Plain-text document sources
════
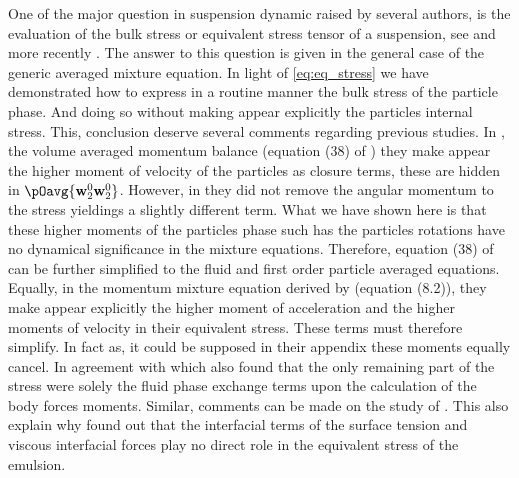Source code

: One of the major question in suspension dynamic raised by several authors, is the evaluation of the bulk stress or equivalent stress tensor of a suspension, see \citep{prosperetti2006stress, batchelor1970stress,zhang1997momentum,nadim1996concise} and more recently \citet{dolata2020heterogeneous}. 
The answer to this question is given in the general case of the generic averaged mixture equation. 
In light of \ref{eq:eq_stress} we have demonstrated how to express in a routine manner the bulk stress of the particle phase. 
And doing so without making appear explicitly the particles  internal stress. 
This, conclusion deserve several comments regarding previous studies. 
In  \citet{jackson1997locally},  the volume averaged momentum balance (equation (38) of \citet{jackson1997locally}) they make appear the higher moment of velocity of the particles as closure terms, these are hidden in $\pOavg{\textbf{w}_2^0 \textbf{w}_2^0}$.
However, in \citet{jackson1997locally} they did not remove the angular momentum to the stress yieldings a slightly different term. 
What we have shown here is that these higher moments of the particles phase such has the particles rotations have no dynamical significance in the mixture equations. 
Therefore, equation (38) of \citet{jackson1997locally} can be further simplified to the fluid and first order particle averaged equations. 
Equally, in the momentum mixture equation derived by \citet{zhang1997momentum} (equation (8.2)), they make appear explicitly the higher moment of acceleration and the higher moments of velocity in their equivalent stress. 
These terms must therefore simplify. 
In fact as, it could be supposed in their appendix these moments equally cancel. 
In agreement with \citet{dolata2021faxen} which also found that the only remaining part of the stress were solely the fluid phase exchange terms upon the calculation of the body forces moments. 
Similar, comments can be made on the study of \citet{prosperetti2006stress}. 
This also explain why \citet{nadim1996concise} found out that the interfacial terms of the surface tension and viscous interfacial forces play no direct role in the equivalent stress of the emulsion.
════
• Task item
Find the word "question" in the entries and show each line where it is found.

• Task solution
: One of the major question in suspension dynamic raised by several authors, is the evaluation of the bulk stress or equivalent stress tensor of a suspension, see \citep{prosperetti2006stress, batchelor1970stress,zhang1997momentum,nadim1996concise} and more recently \citet{dolata2020heterogeneous}. 
The answer to this question is given in the general case of the generic averaged mixture equation. 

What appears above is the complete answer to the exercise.